The Importance of Seeing a Physical Therapist for Herniated Disc Pain
A herniated disc can occur at any point along your spine. Herniated discs are a common cause of back, arm, and/or leg pain in our physical therapy practice.
If you suspect that a herniated disc is causing your pain and dysfunction, please contact us right away to schedule a physical therapy appointment. Our skilled team can help you identify the source of your symptoms and heal the injured disc for long-term relief.
When you should see a physical therapist for herniated disc pain
Physical therapy has been shown in studies to be effective in the treatment of herniated discs. If your symptoms interfere with your daily life or work activities, or if they last longer than two weeks, we recommend that you seek physical therapy services.
Spinal traction, remedial exercises, and non-invasive modalities such as electrical stimulation or diathermy can help heal the injured disc, relieve pain, and help you avoid recurring issues.
If you have been told by a surgeon that you may need spinal surgery to correct the protrusion, physical therapy may be recommended. Many surgeons will advise their patients to work with a physical therapist prior to undergoing a spinal fusion or disc decompression procedure to improve core strength and spinal health. This can improve surgical outcomes while lowering the risk of postoperative complications.
Surprisingly, research shows that even “idiopathic” back pain (pain with no known cause) responds favorably to physical therapy. In other words, even if it’s unclear whether you have a herniated disc, our services can still be beneficial.
How to tell if your back pain is caused by a herniated disc
Spinal discs are small soft structures that exist between the vertebrae. Their primary functions are to absorb shock and maximize spine mobility. These discs are tough and fibrous on the outside, but soft and gel-like on the inside.

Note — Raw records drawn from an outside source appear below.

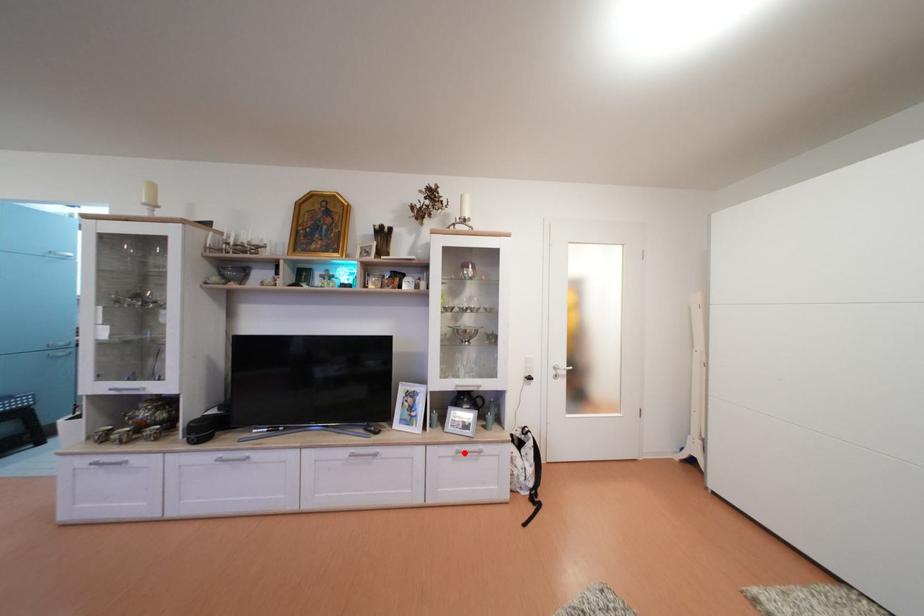
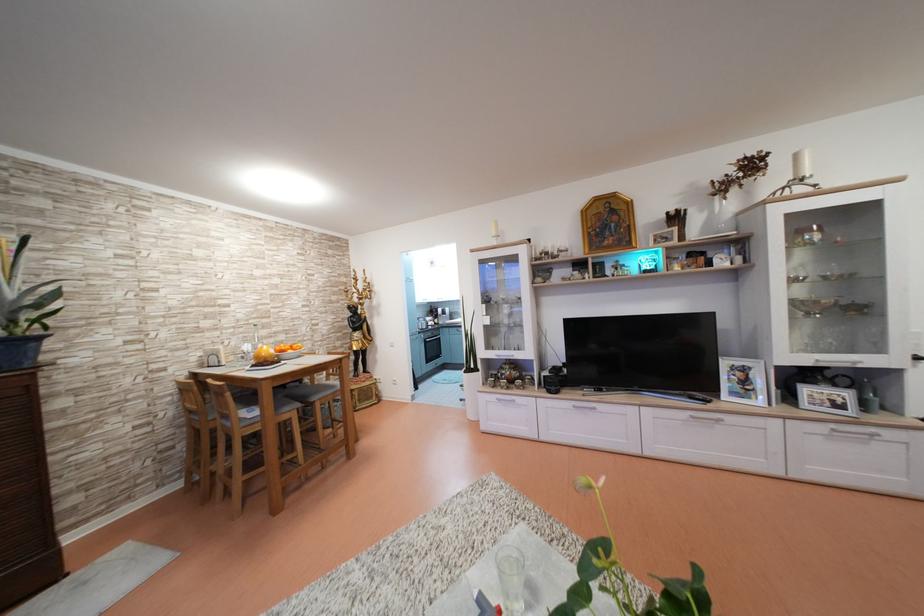
Locate, in the second image, the point that corresponds to the highlighted location in the first image.

(840, 431)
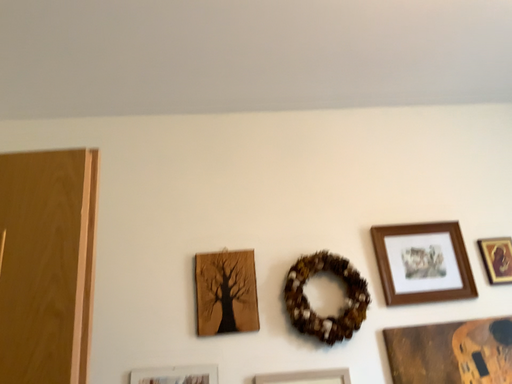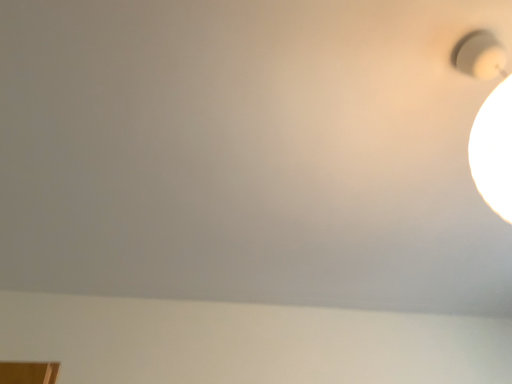
Question: Which way did the camera rotate in the video?

Choices:
 (A) rotated downward
 (B) rotated upward

Answer: (B)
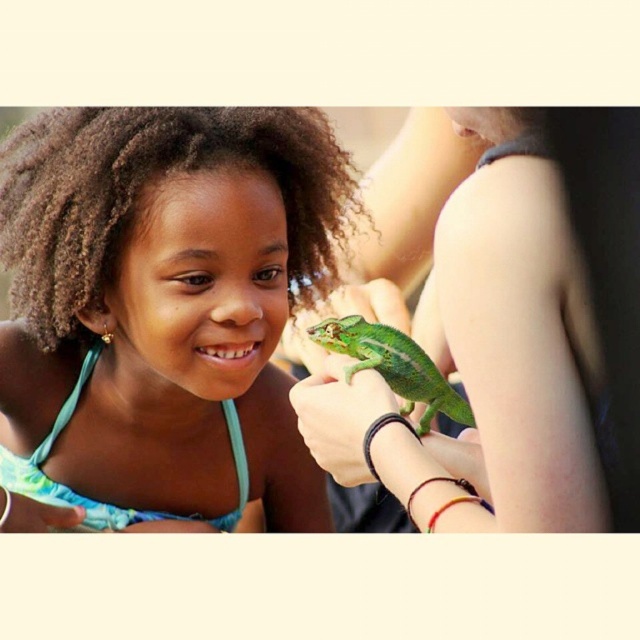
Wait, the objects list has two entries that look the same but with slightly different wording. How should I handle this? The first is matte green chameleon at center and the second is green matte chameleon at center. They are essentially the same except the order of adjectives. Should I treat them as separate objects even though they refer to the same chameleon? The description says the first is to the left of the second. But since they are the same chameleon, this might be an error. Maybe it should be two?

The system might have a typo, but follow the given input. Treat them as two separate objects even if they seem identical. Use the descriptions provided to form the question and answer accordingly.

Based on the photo, you are a photographer taking a picture of the scene. You notice two points in the image at coordinates point (x=38, y=419) and point (x=328, y=460). Which point is closer to your camera?

Point (x=38, y=419) is further to the camera than point (x=328, y=460). Therefore, point (x=328, y=460) is closer to the camera.

You are a zookeeper trying to determine which animal is larger between the matte green chameleon at center and the green scaly lizard at center. Based on the image, which one is wider?

The matte green chameleon at center might be wider than green scaly lizard at center according to the image description.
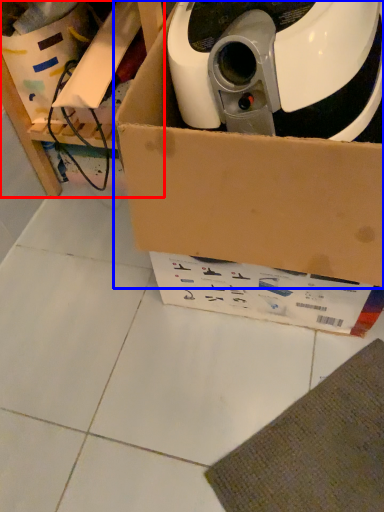
Question: Which of the following is the closest to the observer, furniture (highlighted by a red box) or box (highlighted by a blue box)?

Choices:
 (A) furniture
 (B) box

Answer: (B)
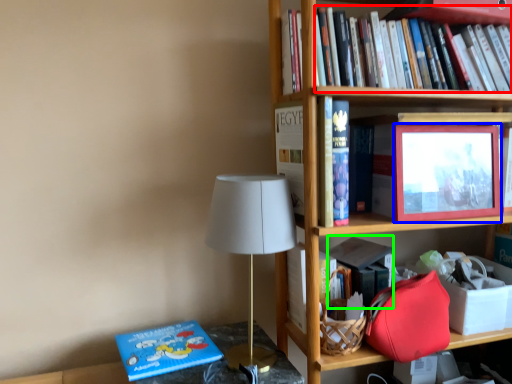
Question: Which is nearer to the book (highlighted by a red box)? picture frame (highlighted by a blue box) or paperback book (highlighted by a green box).

Choices:
 (A) picture frame
 (B) paperback book

Answer: (A)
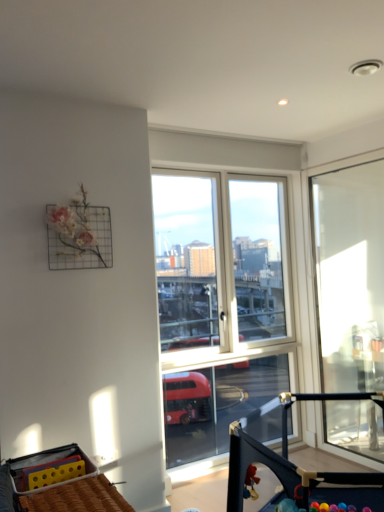
Question: In the image, is black plastic baby carriage at center, the 2th baby carriage when ordered from left to right, positioned in front of or behind yellow plastic baby carriage at lower left, arranged as the first baby carriage when viewed from the left?

Choices:
 (A) front
 (B) behind

Answer: (A)

Question: From a real-world perspective, is black plastic baby carriage at center, the 2th baby carriage when ordered from left to right, positioned above or below yellow plastic baby carriage at lower left, arranged as the first baby carriage when viewed from the left?

Choices:
 (A) below
 (B) above

Answer: (A)

Question: Which object is the farthest from the yellow plastic baby carriage at lower left, arranged as the first baby carriage when viewed from the left?

Choices:
 (A) transparent glass door at right
 (B) black plastic baby carriage at center, arranged as the 1th baby carriage when viewed from the right

Answer: (A)

Question: Which object is positioned closest to the black plastic baby carriage at center, the 2th baby carriage when ordered from left to right?

Choices:
 (A) yellow plastic baby carriage at lower left, which is counted as the second baby carriage, starting from the right
 (B) transparent glass door at right

Answer: (A)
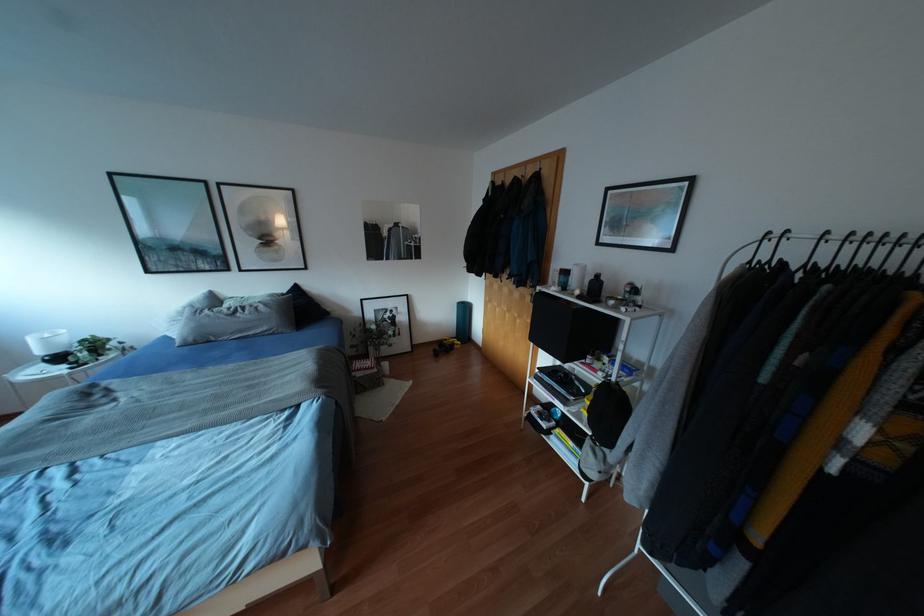
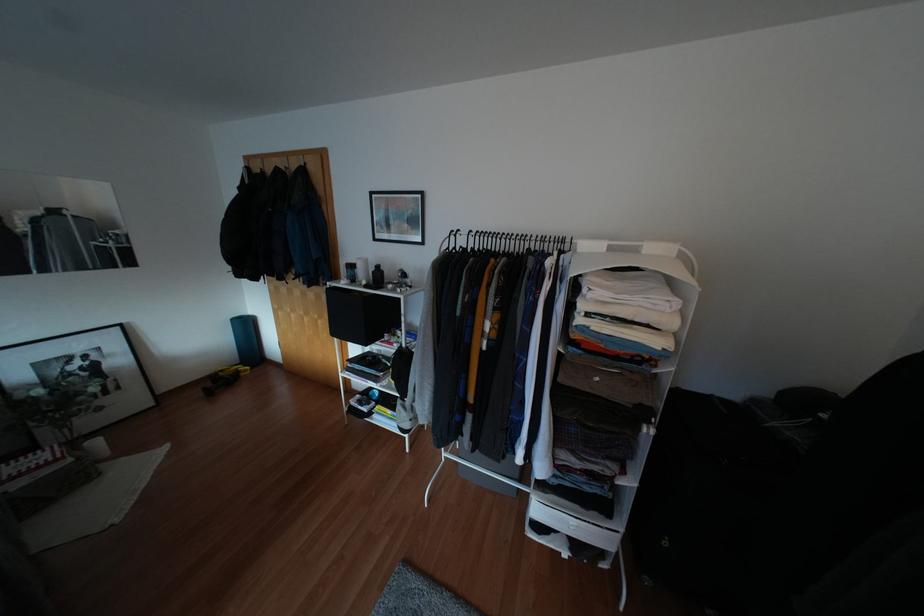
Locate, in the second image, the point that corresponds to point (465, 309) in the first image.

(246, 325)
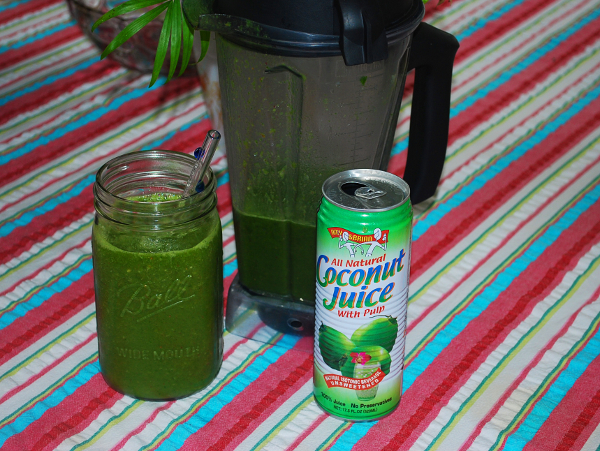
At what (x,y) coordinates should I click in order to perform the action: click on blender. Please return your answer as a coordinate pair (x, y). This screenshot has height=451, width=600. Looking at the image, I should click on (326, 102).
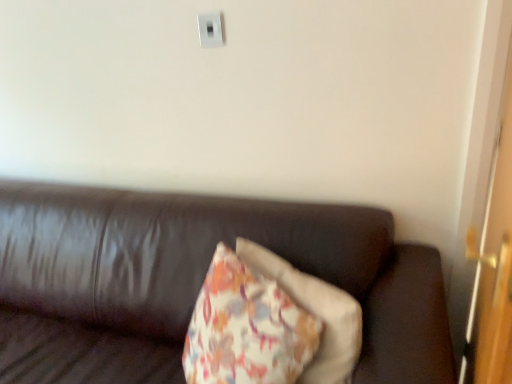
Question: Is wooden door at right looking in the opposite direction of leather couch at center?

Choices:
 (A) yes
 (B) no

Answer: (A)

Question: From the image's perspective, would you say wooden door at right is shown under leather couch at center?

Choices:
 (A) yes
 (B) no

Answer: (B)

Question: Can you confirm if wooden door at right is thinner than leather couch at center?

Choices:
 (A) yes
 (B) no

Answer: (A)

Question: Is wooden door at right bigger than leather couch at center?

Choices:
 (A) no
 (B) yes

Answer: (A)

Question: Is wooden door at right to the right of leather couch at center from the viewer's perspective?

Choices:
 (A) yes
 (B) no

Answer: (A)

Question: From a real-world perspective, is wooden door at right located beneath leather couch at center?

Choices:
 (A) yes
 (B) no

Answer: (B)

Question: Is white plastic switch at upper center positioned in front of leather couch at center?

Choices:
 (A) no
 (B) yes

Answer: (A)

Question: Can you confirm if white plastic switch at upper center is positioned to the right of leather couch at center?

Choices:
 (A) yes
 (B) no

Answer: (A)

Question: Is white plastic switch at upper center beside leather couch at center?

Choices:
 (A) no
 (B) yes

Answer: (A)

Question: From the image's perspective, does white plastic switch at upper center appear higher than leather couch at center?

Choices:
 (A) no
 (B) yes

Answer: (B)

Question: Considering the relative sizes of white plastic switch at upper center and leather couch at center in the image provided, is white plastic switch at upper center thinner than leather couch at center?

Choices:
 (A) yes
 (B) no

Answer: (A)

A herniated disc occurs when the disc’s tough outer layer (known as the annulus fibrosis) ruptures. This allows the inner gel substance (referred to as the nucleus pulposus) to escape. A ruptured disc can cause an inflammatory response and compress nearby structures such as joint receptors and spinal nerve roots.
Surprisingly, not all herniated discs cause discomfort (especially because the discs themselves are relatively low in innervation and vascularization). When a herniated disc does cause symptoms, they frequently include:
- Pain that improves or “centralizes” (moves toward the spine) when lying down or lying prone
- Pain that worsens with forward flexion or prolonged sitting—forward flexion can also cause pain to “peripheralize,” or move away from the spine.
- Pain in the arm or leg, numbness, tingling, and weakness (if the herniated disc compresses on an adjacent nerve root that innervates the affected limb)
- Neck or back pain, stiffness, and muscle spasms at the injured disc level
A herniated disc is similar to a bulging disc in that the disc tissue may protrude from its normal position but will not rupture.